In deze zaak heeft het College van Beroep voor het Bedrijfsleven op 24 september 2019 uitspraak gedaan in een geschil tussen de minister van Landbouw, Natuur en Voedselkwaliteit en een melkveehouderij. De melkveehouder, vertegenwoordigd door mr. R. Verkoijen, had beroep ingesteld tegen een besluit van de minister waarin het fosfaatrecht van de appellante was vastgesteld op 5.621 kilogram. Dit besluit was genomen op basis van artikel 23, derde lid, van de Meststoffenwet (Msw). De appellante stelde dat het besluit een ontoelaatbare inbreuk op haar eigendomsrecht vormde, omdat zij een individuele buitensporige last ondervond door de vaststelling van het fosfaatrecht. De minister had eerder het bezwaar van de appellante ongegrond verklaard, waarna de appellante in beroep ging.
Tijdens de zitting op 15 augustus 2019 zijn beide partijen niet verschenen.
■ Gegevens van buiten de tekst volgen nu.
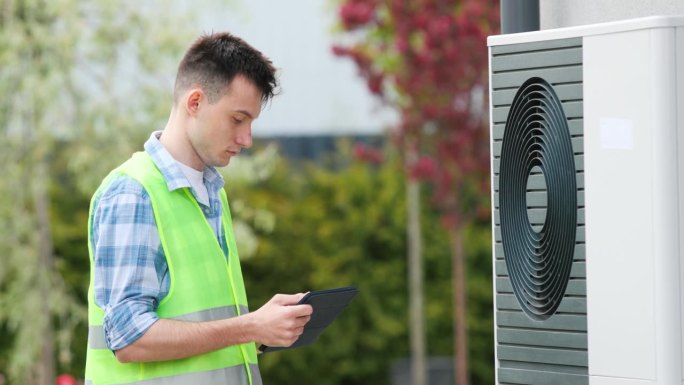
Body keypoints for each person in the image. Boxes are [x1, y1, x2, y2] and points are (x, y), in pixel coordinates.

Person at [85, 32, 313, 385]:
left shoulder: (213, 193)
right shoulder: (132, 193)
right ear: (195, 102)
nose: (247, 139)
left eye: (251, 123)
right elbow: (128, 339)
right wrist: (249, 325)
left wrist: (263, 330)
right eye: (238, 120)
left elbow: (208, 331)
De appellante voerde aan dat de minister had nagelaten tijdig een nieuwe regeling bekend te maken, wat haar investeringen in de melkveehouderij had beïnvloed. De minister daarentegen stelde dat de beslissing van de appellante om uit te breiden voor haar eigen risico kwam, omdat zij had kunnen voorzien dat er na de afschaffing van het quotumstelsel andere productiebeperkende maatregelen konden worden genomen.
Het College oordeelde dat de appellante niet aannemelijk had gemaakt dat het fosfaatrechtenstelsel een individuele en buitensporige last op haar legde. Het College concludeerde dat de appellante pas na de peildatum over de vereiste Nbw-vergunning beschikte en dat zij met haar investeringen vooruitgelopen was op de benodigde vergunning. De financiële rapportage die de appellante had ingediend, werd door het College als onvoldoende draagkrachtig beoordeeld. Uiteindelijk werd het beroep ongegrond verklaard, maar de minister werd wel veroordeeld in de proceskosten van de appellante.